2. De OESO-richtlijnen beschrijven dat een arm’s-lengthbeloning wordt bepaald door middel van een vergelijkbaarheidsanalyse met onafhankelijke partijen. Daarbij dienen de functies, activa en gelopen risico’s van partijen te worden meegewogen. Binnen de gelieerde transactie zijn de functies van X in vergelijking met die van Y als uitvoerend te beschouwen. X kan daarom worden beschouwd als de minst complexe partij in de gelieerde transactie en is derhalve aangemerkt als tested party.
3. De OESO-richtlijnen beschrijven een beperkt aantal methoden voor het bepalen van de arm’s-lengthresultaten. Als deze aanwezig is, geeft de comparable uncontrolled price (CUP) methode de best mogelijke indicatie van de zakelijkheid van de gehanteerde prijzen. Niet is gebleken dat voor de activiteiten van X een CUP aanwezig is. Andere traditionele methoden gaan uit van de vergelijking van de bruto marges van vergelijkbare ongelieerde partijen met de tested party. De bepaling van de bruto marge is mede afhankelijk van kostenrubricering en van de vergelijkbare partijen is die onbekend. Daardoor geeft een vergelijking op het niveau van de netto operationele marges (transactional net margin Method) een betrouwbaardere uitkomst. In dit geval zijn de operationele kosten gekozen als maatstaf omdat de operationele kosten de relevante indicator zijn voor de waarde van de uitgeoefende productie functie, gebruikte activa en gedragen risico’s door X.

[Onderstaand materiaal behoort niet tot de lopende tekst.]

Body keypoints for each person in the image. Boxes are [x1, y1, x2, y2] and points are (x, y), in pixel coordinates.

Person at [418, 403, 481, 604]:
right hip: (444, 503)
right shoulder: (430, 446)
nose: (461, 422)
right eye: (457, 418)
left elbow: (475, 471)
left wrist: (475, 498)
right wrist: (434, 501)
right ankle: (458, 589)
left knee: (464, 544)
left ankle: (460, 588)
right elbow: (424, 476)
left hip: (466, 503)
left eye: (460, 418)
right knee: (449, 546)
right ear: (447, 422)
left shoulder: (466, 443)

4. De bij het verzoek gevoegde benchmarkstudie is beoordeeld en niet passend gevonden voor de bepaling van een arm’s-lengthvergoeding voor de productieactiviteiten van X. Na discussie over de juistheid en volledigheid van (bepaalde correcties in) de benchmark zijn partijen niet tot overeenstemming gekomen.
Conclusie
Er is geen zekerheid vooraf gegeven. De transactie zal in beginsel in het kader van het reguliere toezicht beoordeeld worden.